Italy's largest mobile phone operator, TIM (Telecom Italia Mobile) SpA, has written to public prosecutors' offices throughout the country to warn that its system for intercepting phone calls is close to collapse, a spokesman for the company said Tuesday.

"It's simple: the number of phone tap requests is constantly increasing and we have written to the prosecutors' offices to warn them that we are close to the limit and that we won't be able to cope with further requests," a TIM spokesman said in a telephone interview.

Every Italian mobile phone operator is obliged by law to maintain the capacity to intercept calls on 5,000 handsets but the operators have found themselves in difficulty in the face of requests to intercept up to 7,000 phones, according to published reports. Taps must be authorized by a judge and normally last for 15 days, or 40 in the case of organized crime suspects.

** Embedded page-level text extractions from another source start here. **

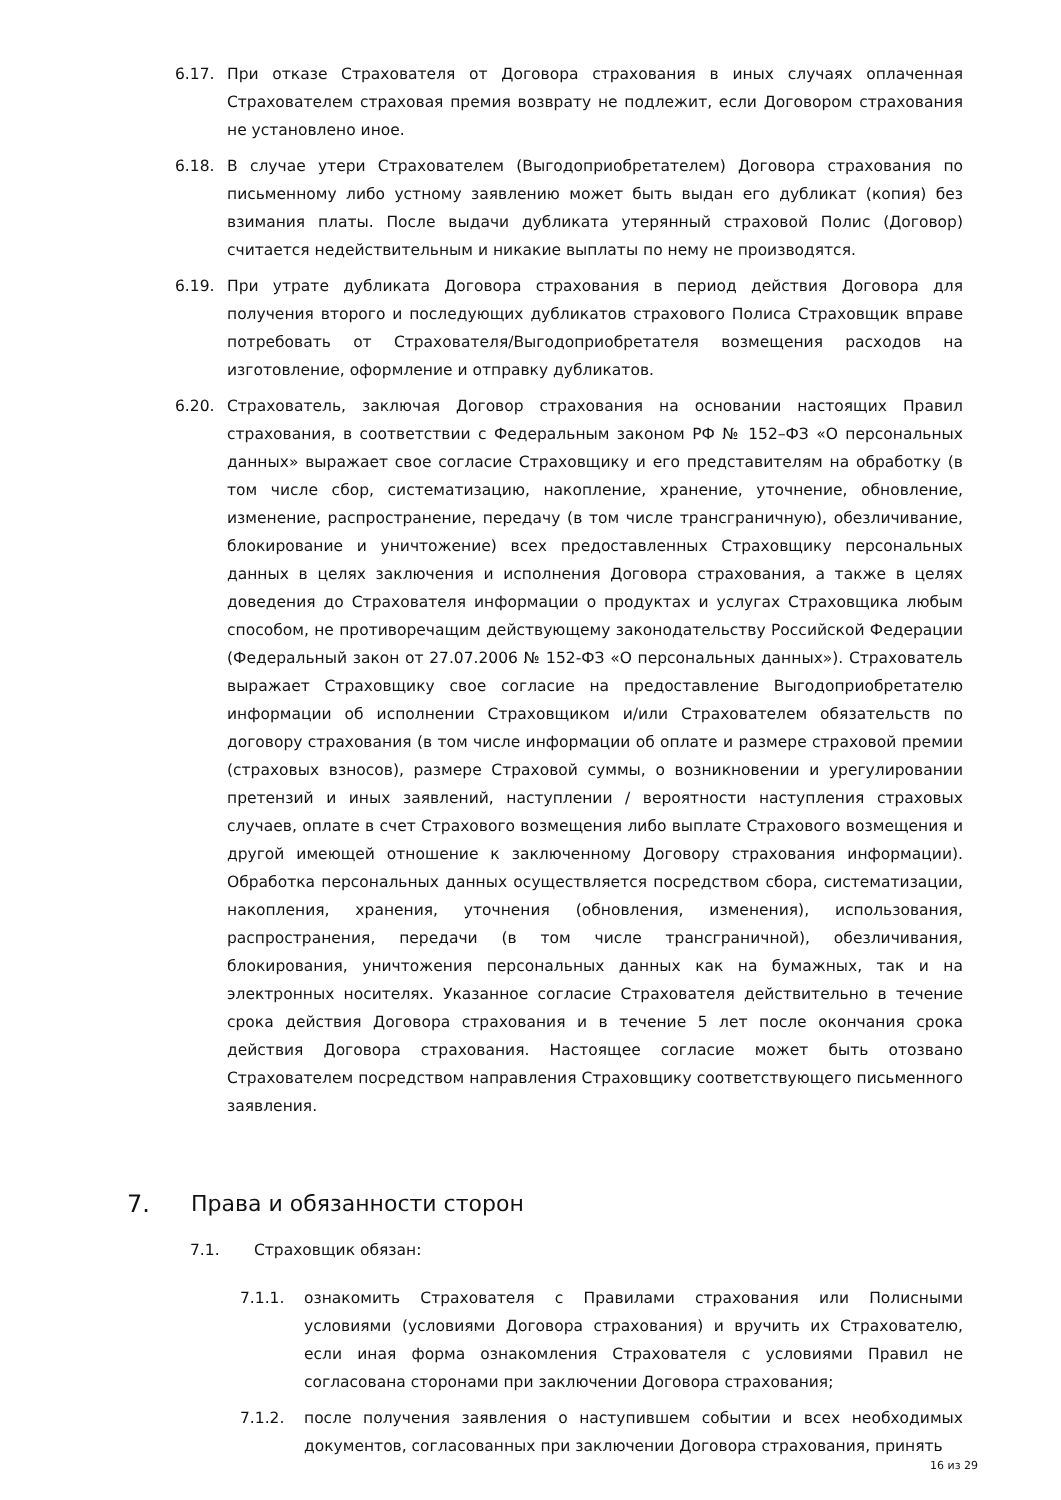6.17. При отказе Страхователя от Договора страхования в иных случаях оплаченная Страхователем страховая премия возврату не подлежит, если Договором страхования не установлено иное.
6.18. В случае утери Страхователем (Выгодоприобретателем) Договора страхования по письменному либо устному заявлению может быть выдан его дубликат (копия) без взимания платы. После выдачи дубликата утерянный страховой Полис (Договор) считается недействительным и никакие выплаты по нему не производятся.
6.19. При утрате дубликата Договора страхования в период действия Договора для получения второго и последующих дубликатов страхового Полиса Страховщик вправе потребовать от Страхователя/Выгодоприобретателя возмещения расходов на изготовление, оформление и отправку дубликатов.
6.20. Страхователь, заключая Договор страхования на основании настоящих Правил страхования, в соответствии с Федеральным законом РФ № 152–ФЗ «О персональных данных» выражает свое согласие Страховщику и его представителям на обработку (в том числе сбор, систематизацию, накопление, хранение, уточнение, обновление, изменение, распространение, передачу (в том числе трансграничную), обезличивание, блокирование и уничтожение) всех предоставленных Страховщику персональных данных в целях заключения и исполнения Договора страхования, а также в целях доведения до Страхователя информации о продуктах и услугах Страховщика любым способом, не противоречащим действующему законодательству Российской Федерации (Федеральный закон от 27.07.2006 № 152-ФЗ «О персональных данных»). Страхователь выражает Страховщику свое согласие на предоставление Выгодоприобретателю информации об исполнении Страховщиком и/или Страхователем обязательств по договору страхования (в том числе информации об оплате и размере страховой премии (страховых взносов), размере Страховой суммы, о возникновении и урегулировании претензий и иных заявлений, наступлении / вероятности наступления страховых случаев, оплате в счет Страхового возмещения либо выплате Страхового возмещения и другой имеющей отношение к заключенному Договору страхования информации). Обработка персональных данных осуществляется посредством сбора, систематизации, накопления, хранения, уточнения (обновления, изменения), использования, распространения, передачи (в том числе трансграничной), обезличивания, блокирования, уничтожения персональных данных как на бумажных, так и на электронных носителях. Указанное согласие Страхователя действительно в течение срока действия Договора страхования и в течение 5 лет после окончания срока действия Договора страхования. Настоящее согласие может быть отозвано Страхователем посредством направления Страховщику соответствующего письменного заявления.
7. Права и обязанности сторон
7.1. Страховщик обязан:
7.1.1. ознакомить Страхователя с Правилами страхования или Полисными условиями (условиями Договора страхования) и вручить их Страхователю, если иная форма ознакомления Страхователя с условиями Правил не согласована сторонами при заключении Договора страхования;
7.1.2. после получения заявления о наступившем событии и всех необходимых документов, согласованных при заключении Договора страхования, принять
16 из 29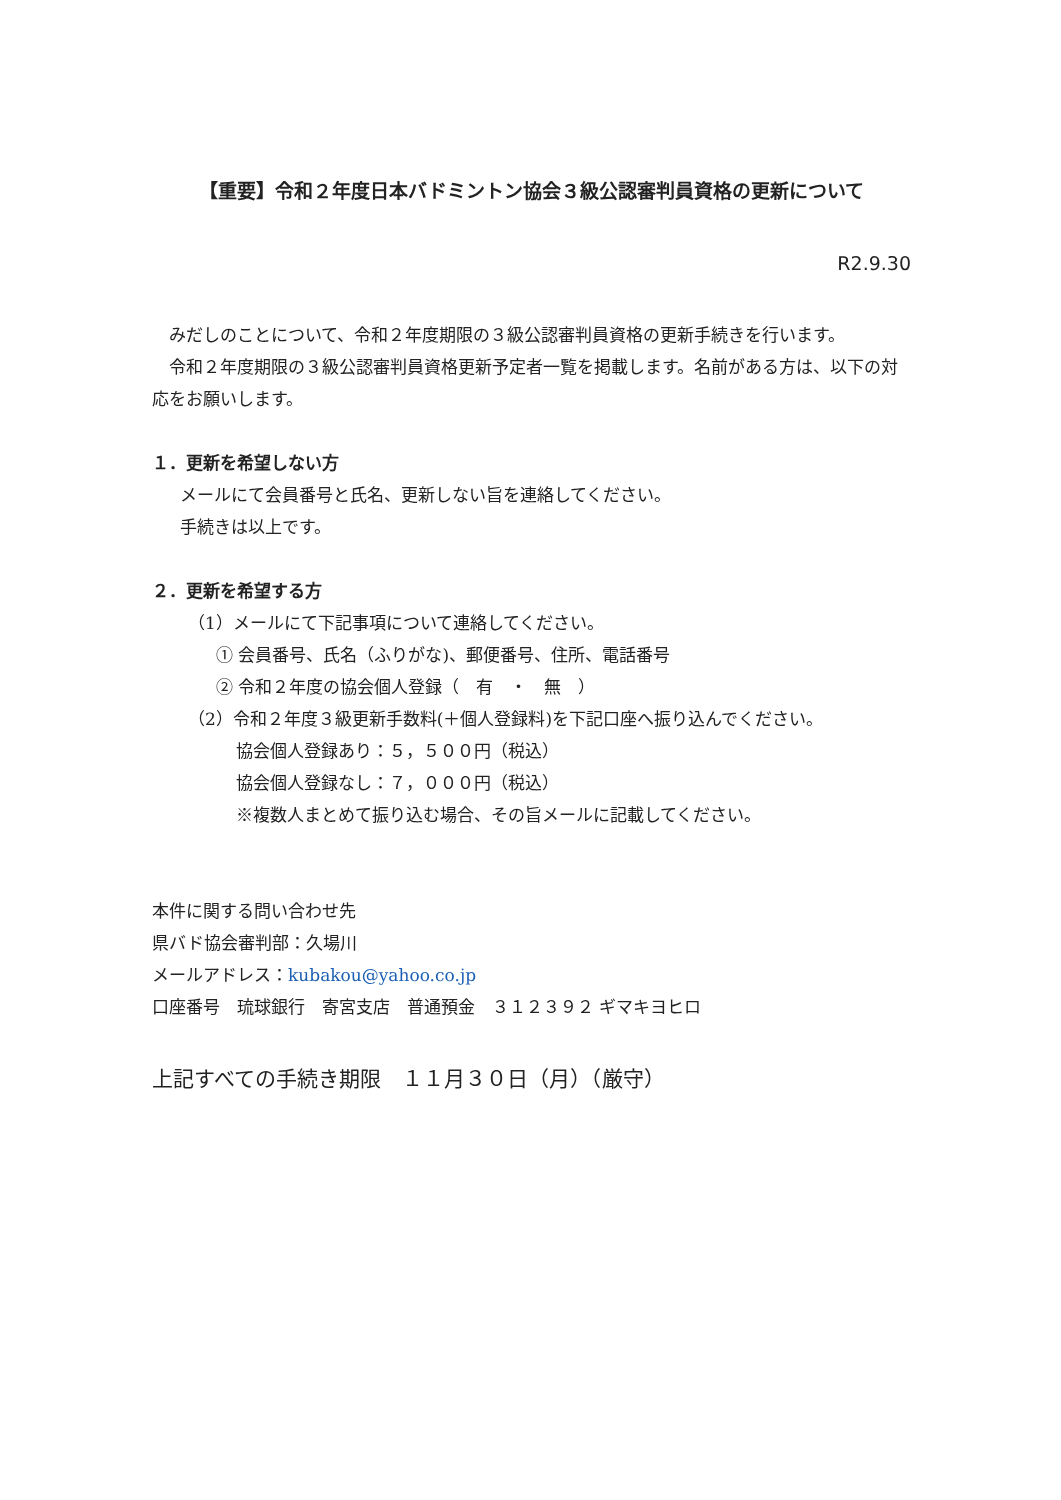【重要】令和２年度日本バドミントン協会３級公認審判員資格の更新について
R2.9.30
　みだしのことについて、令和２年度期限の３級公認審判員資格の更新手続きを行います。
　令和２年度期限の３級公認審判員資格更新予定者一覧を掲載します。名前がある方は、以下の対応をお願いします。
１．更新を希望しない方
メールにて会員番号と氏名、更新しない旨を連絡してください。
手続きは以上です。
２．更新を希望する方
（1）メールにて下記事項について連絡してください。
① 会員番号、氏名（ふりがな)、郵便番号、住所、電話番号
② 令和２年度の協会個人登録（　有　・　無　）
（2）令和２年度３級更新手数料(＋個人登録料)を下記口座へ振り込んでください。
協会個人登録あり：５，５００円（税込）
協会個人登録なし：７，０００円（税込）
※複数人まとめて振り込む場合、その旨メールに記載してください。
本件に関する問い合わせ先
県バド協会審判部：久場川
メールアドレス：kubakou@yahoo.co.jp
口座番号　琉球銀行　寄宮支店　普通預金　３１２３９２ ギマキヨヒロ
上記すべての手続き期限　１１月３０日（月）（厳守）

The number of requests has been doubling every two years, Justice Minister Roberto Castelli warned recently in a newspaper interview, adding that it is far higher than in other European countries.

In Italy 72 people have their phones under surveillance for every 100,000 inhabitants, according to figures from Germany's Max Planck Institute. That compares with 62 in the Netherlands, 32 in Switzerland, nine in Austria and 0.5 in the United States, the German criminological research institute said.

Asstel, the Association of Italian telecom operators, has responded to the technological and financial crisis by seeking a meeting with the Justice, Communications and Economy Ministries to discuss the upgrading of interception technologies and who should bear the cost.

Magistrates insist the phone taps are an essential instrument in the battle against crime and say investigators have to rely on them because of the difficulty in finding reliable witnesses.

Civil rights campaigners are concerned, however, that the investigative technique involves a massive violation of the right to privacy. "We must switch off this Big Brother which is invading citizens' lives," said Paolo Cento, a lawmaker for the opposition Greens Party.